- _SET PROBLEM_: Count the lines in the records below that contain the string "Plex", treating uppercase and lowercase as different, and reply with the number alone.

- _SUPPLIED RECORDS_:

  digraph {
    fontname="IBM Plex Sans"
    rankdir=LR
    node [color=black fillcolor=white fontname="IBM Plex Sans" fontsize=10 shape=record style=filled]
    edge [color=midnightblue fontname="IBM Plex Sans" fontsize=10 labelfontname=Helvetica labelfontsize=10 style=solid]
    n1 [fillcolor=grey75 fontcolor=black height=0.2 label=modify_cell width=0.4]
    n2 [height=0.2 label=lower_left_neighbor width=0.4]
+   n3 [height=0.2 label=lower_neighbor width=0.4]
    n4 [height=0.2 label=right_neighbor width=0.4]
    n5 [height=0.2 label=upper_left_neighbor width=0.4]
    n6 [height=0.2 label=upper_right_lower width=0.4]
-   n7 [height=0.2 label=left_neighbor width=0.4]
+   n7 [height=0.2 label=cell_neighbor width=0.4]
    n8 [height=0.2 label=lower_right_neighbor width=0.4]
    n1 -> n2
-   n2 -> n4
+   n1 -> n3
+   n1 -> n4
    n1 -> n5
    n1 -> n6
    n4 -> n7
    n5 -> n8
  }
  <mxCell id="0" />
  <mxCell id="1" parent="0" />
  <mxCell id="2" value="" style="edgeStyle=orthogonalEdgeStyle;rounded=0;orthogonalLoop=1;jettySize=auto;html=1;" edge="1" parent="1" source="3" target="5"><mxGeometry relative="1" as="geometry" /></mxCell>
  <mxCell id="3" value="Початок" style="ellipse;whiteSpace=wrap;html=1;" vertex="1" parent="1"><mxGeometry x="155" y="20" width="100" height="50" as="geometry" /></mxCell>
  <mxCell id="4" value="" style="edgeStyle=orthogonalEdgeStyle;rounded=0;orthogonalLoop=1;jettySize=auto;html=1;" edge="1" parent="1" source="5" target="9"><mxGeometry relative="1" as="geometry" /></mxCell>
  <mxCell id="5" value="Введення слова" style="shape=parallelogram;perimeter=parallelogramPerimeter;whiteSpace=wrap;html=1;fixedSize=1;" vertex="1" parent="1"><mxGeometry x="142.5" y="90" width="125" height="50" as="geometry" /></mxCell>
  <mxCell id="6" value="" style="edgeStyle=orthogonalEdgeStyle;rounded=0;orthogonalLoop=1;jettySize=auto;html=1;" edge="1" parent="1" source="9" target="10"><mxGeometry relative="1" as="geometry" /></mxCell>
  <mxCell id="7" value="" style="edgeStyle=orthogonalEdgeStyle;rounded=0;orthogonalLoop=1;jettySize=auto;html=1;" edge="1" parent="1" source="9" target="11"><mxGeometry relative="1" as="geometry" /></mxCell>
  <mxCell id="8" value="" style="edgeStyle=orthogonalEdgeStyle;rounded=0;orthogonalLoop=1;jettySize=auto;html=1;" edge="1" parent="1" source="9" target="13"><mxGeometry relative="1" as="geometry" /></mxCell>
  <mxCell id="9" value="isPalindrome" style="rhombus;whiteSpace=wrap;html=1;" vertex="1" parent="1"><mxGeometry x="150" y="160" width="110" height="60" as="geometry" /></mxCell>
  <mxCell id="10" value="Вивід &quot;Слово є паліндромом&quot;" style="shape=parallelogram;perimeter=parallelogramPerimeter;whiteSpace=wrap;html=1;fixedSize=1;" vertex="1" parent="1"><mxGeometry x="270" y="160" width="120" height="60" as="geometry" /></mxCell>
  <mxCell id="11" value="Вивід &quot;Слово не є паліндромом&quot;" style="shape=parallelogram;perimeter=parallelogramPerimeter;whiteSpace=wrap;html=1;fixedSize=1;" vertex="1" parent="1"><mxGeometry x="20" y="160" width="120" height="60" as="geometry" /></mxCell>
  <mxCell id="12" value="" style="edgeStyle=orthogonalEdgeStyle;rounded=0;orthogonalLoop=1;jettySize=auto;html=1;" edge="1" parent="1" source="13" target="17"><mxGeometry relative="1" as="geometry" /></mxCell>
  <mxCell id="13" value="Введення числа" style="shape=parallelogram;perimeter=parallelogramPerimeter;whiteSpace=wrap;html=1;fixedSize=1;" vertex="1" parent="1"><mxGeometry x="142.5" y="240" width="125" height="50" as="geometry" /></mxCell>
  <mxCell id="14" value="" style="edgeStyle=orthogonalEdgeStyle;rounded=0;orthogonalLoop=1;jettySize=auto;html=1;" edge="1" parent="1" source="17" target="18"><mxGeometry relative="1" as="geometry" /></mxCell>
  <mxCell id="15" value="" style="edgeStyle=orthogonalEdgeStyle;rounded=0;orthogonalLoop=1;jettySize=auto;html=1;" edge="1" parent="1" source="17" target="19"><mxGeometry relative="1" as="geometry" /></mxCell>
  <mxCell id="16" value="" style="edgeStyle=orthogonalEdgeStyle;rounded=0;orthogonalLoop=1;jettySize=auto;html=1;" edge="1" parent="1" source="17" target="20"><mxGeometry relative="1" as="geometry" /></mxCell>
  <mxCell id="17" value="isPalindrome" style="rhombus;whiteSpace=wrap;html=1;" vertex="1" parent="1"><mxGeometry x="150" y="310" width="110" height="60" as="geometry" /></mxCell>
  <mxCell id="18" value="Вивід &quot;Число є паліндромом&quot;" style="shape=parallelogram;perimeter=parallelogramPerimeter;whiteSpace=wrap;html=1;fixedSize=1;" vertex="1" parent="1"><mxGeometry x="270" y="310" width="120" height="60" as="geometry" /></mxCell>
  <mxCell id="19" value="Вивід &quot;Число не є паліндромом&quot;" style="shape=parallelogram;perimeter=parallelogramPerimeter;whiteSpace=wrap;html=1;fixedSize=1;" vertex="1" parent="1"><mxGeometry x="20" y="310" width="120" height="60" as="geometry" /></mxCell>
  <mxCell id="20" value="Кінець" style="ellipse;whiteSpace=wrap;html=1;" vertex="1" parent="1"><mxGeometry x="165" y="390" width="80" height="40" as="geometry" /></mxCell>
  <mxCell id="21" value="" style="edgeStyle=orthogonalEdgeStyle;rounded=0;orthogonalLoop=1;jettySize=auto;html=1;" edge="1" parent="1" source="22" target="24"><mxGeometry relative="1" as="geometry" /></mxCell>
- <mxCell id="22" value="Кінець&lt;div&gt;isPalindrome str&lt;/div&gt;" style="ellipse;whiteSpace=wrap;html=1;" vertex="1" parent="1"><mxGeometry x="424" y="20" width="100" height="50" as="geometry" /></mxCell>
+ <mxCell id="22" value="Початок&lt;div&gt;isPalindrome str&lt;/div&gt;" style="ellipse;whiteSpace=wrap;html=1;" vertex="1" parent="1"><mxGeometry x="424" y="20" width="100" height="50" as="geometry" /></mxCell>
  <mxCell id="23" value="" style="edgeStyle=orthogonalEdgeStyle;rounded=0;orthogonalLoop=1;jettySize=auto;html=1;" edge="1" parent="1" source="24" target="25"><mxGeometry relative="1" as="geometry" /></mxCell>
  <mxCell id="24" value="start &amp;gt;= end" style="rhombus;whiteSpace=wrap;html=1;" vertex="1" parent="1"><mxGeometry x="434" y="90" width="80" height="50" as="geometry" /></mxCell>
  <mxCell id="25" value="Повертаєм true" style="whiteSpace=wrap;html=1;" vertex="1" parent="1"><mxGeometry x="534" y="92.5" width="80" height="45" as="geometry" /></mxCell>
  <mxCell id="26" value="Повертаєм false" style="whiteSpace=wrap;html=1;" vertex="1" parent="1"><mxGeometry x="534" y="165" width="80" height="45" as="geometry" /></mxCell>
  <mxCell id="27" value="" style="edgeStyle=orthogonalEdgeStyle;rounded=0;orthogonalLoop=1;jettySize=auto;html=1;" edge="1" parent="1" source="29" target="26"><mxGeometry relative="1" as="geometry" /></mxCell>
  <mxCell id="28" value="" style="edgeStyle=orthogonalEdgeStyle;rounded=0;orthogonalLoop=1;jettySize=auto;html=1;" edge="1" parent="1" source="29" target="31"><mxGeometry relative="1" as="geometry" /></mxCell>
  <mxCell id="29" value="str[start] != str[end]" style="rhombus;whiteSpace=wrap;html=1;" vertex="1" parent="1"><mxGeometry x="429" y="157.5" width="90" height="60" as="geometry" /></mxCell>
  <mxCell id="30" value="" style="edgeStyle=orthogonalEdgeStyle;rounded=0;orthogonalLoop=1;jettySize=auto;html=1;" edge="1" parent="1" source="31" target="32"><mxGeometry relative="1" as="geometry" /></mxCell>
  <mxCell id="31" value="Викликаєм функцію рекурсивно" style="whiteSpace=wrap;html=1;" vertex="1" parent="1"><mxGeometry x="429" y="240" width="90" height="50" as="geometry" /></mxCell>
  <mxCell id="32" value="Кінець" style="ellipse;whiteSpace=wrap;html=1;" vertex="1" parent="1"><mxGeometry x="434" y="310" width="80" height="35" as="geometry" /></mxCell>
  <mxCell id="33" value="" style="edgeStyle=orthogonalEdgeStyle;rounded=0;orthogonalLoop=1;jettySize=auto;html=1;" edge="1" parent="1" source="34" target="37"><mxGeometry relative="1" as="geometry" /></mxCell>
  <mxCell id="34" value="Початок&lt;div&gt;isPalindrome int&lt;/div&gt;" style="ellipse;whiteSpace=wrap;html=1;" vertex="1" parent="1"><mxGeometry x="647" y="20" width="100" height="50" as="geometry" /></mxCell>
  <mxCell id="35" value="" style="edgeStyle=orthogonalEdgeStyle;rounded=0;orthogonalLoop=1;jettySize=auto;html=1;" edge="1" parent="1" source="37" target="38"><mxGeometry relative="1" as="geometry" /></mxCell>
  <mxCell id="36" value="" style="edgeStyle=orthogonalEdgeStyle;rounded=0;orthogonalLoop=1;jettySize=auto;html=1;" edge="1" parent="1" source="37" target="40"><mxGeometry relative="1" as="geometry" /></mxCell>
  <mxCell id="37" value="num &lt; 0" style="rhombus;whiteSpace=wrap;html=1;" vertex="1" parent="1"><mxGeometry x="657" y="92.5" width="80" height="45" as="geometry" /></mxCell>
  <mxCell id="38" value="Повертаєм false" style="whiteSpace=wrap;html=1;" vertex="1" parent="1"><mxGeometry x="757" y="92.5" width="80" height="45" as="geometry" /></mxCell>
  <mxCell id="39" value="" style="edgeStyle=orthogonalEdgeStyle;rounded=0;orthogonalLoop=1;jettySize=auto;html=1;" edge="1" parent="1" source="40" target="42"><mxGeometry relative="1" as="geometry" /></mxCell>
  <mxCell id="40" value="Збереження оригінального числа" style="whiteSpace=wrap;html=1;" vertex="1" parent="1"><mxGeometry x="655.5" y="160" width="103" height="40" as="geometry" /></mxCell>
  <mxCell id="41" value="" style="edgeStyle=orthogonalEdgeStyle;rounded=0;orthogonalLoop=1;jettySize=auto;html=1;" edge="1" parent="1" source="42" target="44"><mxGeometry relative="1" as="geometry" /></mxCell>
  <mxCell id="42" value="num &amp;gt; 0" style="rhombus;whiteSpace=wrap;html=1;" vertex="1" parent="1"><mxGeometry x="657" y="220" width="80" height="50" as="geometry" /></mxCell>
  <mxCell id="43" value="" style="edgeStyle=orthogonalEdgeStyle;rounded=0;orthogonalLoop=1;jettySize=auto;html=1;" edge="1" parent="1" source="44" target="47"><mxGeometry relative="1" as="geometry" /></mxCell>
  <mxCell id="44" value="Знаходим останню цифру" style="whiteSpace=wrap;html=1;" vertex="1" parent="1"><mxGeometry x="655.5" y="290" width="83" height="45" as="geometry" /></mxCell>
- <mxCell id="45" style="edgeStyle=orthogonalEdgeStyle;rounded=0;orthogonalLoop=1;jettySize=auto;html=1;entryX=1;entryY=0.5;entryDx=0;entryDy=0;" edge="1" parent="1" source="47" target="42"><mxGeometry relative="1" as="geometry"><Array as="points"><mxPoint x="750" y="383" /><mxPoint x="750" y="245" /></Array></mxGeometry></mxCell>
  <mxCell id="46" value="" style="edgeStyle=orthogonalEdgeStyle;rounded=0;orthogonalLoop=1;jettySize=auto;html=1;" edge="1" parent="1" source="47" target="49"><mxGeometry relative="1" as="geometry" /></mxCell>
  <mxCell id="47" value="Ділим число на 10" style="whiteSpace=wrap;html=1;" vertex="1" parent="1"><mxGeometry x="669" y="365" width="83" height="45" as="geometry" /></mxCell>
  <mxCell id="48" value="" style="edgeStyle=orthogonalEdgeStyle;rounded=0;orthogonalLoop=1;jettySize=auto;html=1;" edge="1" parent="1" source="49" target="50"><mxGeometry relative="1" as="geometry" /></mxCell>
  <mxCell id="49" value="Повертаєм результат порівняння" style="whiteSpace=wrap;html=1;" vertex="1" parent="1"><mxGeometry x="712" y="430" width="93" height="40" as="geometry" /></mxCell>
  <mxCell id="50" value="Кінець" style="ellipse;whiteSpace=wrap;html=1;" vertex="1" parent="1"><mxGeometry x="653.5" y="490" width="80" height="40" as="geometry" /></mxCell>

--

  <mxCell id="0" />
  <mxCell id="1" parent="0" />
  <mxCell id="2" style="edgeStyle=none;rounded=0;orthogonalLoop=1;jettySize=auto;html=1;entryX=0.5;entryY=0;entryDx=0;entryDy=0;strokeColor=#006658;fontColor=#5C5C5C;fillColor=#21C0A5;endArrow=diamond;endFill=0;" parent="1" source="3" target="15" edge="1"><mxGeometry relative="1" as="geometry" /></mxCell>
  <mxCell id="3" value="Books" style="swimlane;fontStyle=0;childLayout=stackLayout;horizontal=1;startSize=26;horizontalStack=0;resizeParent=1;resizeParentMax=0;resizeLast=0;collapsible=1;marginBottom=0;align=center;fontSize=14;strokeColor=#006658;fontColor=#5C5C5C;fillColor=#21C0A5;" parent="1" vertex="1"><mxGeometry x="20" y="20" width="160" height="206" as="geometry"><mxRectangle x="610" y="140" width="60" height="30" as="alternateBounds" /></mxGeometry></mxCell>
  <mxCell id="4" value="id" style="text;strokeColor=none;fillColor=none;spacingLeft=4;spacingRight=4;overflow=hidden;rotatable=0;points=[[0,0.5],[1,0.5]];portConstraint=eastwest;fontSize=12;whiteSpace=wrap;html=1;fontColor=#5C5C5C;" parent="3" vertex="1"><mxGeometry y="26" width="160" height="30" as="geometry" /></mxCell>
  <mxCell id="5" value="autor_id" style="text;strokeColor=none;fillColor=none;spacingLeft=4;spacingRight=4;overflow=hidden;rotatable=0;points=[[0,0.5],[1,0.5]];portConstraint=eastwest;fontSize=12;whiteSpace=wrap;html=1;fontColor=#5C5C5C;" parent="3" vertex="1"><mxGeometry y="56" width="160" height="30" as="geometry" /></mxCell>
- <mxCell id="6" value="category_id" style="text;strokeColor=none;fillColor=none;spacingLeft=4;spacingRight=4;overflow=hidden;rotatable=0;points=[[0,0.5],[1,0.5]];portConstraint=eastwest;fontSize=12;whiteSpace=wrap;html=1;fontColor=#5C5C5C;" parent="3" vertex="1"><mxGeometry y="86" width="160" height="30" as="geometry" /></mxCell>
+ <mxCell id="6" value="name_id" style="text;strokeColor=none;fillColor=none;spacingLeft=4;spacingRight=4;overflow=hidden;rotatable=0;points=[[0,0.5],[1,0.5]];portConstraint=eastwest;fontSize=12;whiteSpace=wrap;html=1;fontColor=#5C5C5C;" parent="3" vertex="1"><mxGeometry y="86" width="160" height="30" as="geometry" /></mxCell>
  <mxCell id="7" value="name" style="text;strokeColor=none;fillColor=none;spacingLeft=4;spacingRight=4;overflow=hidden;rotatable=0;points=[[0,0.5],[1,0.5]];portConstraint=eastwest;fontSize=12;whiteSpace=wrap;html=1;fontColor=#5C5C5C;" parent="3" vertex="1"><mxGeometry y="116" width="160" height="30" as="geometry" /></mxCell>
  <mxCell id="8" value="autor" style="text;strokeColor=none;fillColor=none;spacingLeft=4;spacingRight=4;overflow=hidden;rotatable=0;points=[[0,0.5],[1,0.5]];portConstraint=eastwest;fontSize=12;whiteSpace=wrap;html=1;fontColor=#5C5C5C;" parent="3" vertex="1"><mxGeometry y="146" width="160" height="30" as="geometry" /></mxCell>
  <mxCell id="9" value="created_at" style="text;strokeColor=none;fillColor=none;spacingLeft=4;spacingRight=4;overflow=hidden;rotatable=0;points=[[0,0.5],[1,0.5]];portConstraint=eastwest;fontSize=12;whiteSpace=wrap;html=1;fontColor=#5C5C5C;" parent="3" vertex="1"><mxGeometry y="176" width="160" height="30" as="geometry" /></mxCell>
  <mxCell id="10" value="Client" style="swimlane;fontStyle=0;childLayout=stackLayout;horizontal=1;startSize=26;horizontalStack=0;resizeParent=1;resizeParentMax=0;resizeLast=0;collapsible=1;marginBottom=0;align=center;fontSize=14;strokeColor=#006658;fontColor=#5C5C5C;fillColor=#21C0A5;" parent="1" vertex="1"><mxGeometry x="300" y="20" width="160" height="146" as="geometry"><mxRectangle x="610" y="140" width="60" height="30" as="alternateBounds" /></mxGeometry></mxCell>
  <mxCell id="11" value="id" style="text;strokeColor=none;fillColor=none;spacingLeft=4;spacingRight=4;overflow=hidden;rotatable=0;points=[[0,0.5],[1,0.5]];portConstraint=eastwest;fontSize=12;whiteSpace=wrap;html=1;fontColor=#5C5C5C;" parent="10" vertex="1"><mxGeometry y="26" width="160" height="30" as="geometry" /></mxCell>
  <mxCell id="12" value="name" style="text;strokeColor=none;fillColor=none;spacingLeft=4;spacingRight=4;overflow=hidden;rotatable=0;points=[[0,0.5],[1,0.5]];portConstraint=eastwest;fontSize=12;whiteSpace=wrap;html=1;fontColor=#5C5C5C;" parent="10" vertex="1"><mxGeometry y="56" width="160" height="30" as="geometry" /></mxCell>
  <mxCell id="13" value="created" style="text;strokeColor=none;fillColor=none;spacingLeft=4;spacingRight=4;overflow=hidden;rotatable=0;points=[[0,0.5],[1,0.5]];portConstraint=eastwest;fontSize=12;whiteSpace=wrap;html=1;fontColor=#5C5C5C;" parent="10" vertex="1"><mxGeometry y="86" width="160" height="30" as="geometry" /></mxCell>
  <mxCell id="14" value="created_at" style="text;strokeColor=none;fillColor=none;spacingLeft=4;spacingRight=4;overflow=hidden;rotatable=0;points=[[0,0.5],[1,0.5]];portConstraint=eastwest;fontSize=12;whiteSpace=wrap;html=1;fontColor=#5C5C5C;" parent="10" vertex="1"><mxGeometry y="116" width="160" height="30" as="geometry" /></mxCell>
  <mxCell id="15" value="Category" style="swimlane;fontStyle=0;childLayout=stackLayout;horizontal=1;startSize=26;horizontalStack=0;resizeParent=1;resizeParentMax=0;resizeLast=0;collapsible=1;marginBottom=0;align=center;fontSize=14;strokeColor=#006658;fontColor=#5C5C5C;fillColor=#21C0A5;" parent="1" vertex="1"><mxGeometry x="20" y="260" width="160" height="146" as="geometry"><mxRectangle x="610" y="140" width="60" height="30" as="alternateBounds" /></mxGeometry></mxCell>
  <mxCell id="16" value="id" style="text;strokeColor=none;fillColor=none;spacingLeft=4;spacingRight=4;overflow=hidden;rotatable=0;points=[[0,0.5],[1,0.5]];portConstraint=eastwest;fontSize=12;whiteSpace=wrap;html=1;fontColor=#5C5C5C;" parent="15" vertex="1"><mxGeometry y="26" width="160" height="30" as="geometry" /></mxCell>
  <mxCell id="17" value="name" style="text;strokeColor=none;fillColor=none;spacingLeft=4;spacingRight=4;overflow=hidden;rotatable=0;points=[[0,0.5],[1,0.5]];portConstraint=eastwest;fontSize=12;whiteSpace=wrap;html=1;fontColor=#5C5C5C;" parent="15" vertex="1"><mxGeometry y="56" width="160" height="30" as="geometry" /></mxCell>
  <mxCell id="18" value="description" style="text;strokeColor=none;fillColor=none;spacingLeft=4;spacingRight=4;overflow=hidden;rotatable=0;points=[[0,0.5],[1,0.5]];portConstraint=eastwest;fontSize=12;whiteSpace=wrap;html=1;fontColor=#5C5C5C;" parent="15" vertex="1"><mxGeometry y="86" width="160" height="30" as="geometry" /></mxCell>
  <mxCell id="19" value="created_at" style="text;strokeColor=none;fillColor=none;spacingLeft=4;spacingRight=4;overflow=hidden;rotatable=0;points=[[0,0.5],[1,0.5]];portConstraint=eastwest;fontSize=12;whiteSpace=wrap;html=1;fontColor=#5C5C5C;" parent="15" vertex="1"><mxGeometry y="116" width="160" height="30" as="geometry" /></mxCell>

- _TASK RESPONSE_: 3